Буквально через минуту после звонка в мессенджер пришло сообщение с этого же номера. Вода в раковине почти переливалась через край, в дверь стучала мама, вопрошая, не утонула ли я ненароком... Я отмахнулась от мелочей жизни и ткнула на иконку адресата. Аватарки не было, вместо нее красовался серый кружочек с изображением камеры.

Фу, ну что за древность! Сразу видно, писал человек старшего поколения, который с гаджетами на "вы". Даже мой папа, и то себе какой-то цветочек поставил, а этот не сумел...

Зато "этот" сумел скинуть геометку. Я открыла карту и почувствовала холодок под ложечкой. Ресторан "Юпитер" находился в опасной близости от моего дома, буквально в половине остановки метро. Откуда Вениамин Эдуардович знает, где я живу? Ах, да, личное дело...
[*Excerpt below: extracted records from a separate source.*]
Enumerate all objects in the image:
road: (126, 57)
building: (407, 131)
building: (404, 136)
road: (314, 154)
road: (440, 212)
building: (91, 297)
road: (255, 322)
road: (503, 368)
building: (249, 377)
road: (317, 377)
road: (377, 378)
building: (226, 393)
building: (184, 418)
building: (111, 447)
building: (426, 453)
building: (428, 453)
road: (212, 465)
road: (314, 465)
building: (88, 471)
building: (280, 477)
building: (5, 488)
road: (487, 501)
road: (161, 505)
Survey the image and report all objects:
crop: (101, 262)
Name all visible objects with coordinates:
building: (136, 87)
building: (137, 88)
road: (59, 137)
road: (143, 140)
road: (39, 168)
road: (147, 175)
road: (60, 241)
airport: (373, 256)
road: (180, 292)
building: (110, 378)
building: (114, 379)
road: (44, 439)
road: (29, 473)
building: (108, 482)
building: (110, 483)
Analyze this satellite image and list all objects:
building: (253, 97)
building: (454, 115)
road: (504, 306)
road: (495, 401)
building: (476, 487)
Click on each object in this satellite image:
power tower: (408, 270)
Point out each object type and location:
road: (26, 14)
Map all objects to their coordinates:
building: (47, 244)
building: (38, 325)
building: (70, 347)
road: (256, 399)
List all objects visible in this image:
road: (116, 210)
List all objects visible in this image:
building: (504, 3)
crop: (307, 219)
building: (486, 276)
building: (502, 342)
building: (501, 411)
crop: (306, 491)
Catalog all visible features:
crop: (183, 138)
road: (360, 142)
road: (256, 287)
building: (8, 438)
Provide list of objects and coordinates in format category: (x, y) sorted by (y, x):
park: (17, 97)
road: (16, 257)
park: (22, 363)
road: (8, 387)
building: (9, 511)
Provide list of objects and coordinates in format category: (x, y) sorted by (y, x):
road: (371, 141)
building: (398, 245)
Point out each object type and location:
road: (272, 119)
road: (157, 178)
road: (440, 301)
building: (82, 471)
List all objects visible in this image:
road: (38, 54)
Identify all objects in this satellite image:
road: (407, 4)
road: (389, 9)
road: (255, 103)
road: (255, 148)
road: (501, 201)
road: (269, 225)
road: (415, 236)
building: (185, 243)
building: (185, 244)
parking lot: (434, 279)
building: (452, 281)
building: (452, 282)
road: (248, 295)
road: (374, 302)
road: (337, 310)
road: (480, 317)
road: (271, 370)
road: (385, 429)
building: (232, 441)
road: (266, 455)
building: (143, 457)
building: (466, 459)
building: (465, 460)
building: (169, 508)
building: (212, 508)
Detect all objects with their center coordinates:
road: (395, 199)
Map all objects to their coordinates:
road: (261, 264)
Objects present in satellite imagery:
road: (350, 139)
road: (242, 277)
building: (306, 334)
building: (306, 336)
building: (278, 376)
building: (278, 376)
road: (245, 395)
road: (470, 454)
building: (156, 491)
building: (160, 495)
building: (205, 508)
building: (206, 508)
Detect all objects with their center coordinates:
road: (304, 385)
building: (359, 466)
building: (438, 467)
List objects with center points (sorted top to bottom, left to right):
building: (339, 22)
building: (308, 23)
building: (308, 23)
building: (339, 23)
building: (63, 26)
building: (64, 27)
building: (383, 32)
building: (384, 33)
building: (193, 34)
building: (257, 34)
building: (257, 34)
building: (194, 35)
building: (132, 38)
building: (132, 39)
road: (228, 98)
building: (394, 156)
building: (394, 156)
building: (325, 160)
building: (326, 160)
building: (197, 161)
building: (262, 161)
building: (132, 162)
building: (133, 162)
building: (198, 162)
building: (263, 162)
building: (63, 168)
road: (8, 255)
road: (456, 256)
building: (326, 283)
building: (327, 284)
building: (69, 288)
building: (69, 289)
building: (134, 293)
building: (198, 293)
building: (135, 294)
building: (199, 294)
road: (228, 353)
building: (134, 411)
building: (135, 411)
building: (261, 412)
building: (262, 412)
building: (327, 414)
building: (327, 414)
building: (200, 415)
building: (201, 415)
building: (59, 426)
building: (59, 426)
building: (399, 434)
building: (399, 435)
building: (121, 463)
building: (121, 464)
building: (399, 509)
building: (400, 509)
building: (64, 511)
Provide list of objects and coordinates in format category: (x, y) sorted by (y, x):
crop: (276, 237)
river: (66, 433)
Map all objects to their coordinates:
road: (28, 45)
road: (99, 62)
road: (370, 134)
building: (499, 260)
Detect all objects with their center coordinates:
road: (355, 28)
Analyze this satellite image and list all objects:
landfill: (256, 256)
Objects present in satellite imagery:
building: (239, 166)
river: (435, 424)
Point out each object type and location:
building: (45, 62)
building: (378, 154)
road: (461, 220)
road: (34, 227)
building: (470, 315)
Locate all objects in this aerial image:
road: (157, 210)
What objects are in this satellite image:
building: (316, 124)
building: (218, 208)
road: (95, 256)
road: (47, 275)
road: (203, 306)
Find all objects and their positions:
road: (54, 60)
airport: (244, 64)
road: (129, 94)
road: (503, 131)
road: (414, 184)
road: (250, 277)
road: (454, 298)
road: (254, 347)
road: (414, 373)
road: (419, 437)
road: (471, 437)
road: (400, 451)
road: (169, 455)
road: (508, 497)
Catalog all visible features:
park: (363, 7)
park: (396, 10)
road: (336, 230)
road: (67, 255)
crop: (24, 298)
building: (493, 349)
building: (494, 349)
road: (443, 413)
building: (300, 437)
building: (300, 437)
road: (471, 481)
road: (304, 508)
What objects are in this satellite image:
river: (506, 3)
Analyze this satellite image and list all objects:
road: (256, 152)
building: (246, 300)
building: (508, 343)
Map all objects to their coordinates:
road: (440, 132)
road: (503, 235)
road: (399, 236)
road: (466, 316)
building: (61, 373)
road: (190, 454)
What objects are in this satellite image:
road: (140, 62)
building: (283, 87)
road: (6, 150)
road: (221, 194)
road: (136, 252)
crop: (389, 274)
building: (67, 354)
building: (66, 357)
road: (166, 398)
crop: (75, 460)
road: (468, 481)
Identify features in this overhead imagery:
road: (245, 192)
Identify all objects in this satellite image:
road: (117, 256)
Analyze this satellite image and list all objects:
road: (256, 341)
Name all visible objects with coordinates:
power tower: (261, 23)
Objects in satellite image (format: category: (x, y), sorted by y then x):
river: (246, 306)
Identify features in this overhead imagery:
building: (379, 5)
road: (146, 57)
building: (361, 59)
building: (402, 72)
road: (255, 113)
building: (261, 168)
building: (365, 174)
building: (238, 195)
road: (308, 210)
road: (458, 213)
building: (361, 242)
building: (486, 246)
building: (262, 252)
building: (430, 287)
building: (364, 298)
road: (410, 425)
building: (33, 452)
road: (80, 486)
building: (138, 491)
Стоило мне выйти из ванной, как на меня накинулась мама, решительная желающая знать, что вообще происходит. А происходило что-то нездоровое. На меня с удвоенной силой накинулась головная боль и параноидальные подозрения. Зачем ему понадобилось звать меня на встречу, да еще и сегодня? Наших постоянных и мучительных столкновений в Ливере уже не достаточно, нужно поддать жару и вынудить меня-таки перевестись? Или он хочет лично отчитать меня за то, что недосмотрела за его Романом?

Впрочем, даже если и так? Жизнь стала мне не мила после вчерашнего вечера. Вся моя "куча дел" заключалась в том, чтобы страдать, мучиться от неведенья, ругать себя, снова страдать и так по кругу. Если разбавить все это дело бодрящей ссорой с Эдуардогоргонычем, хуже не станет.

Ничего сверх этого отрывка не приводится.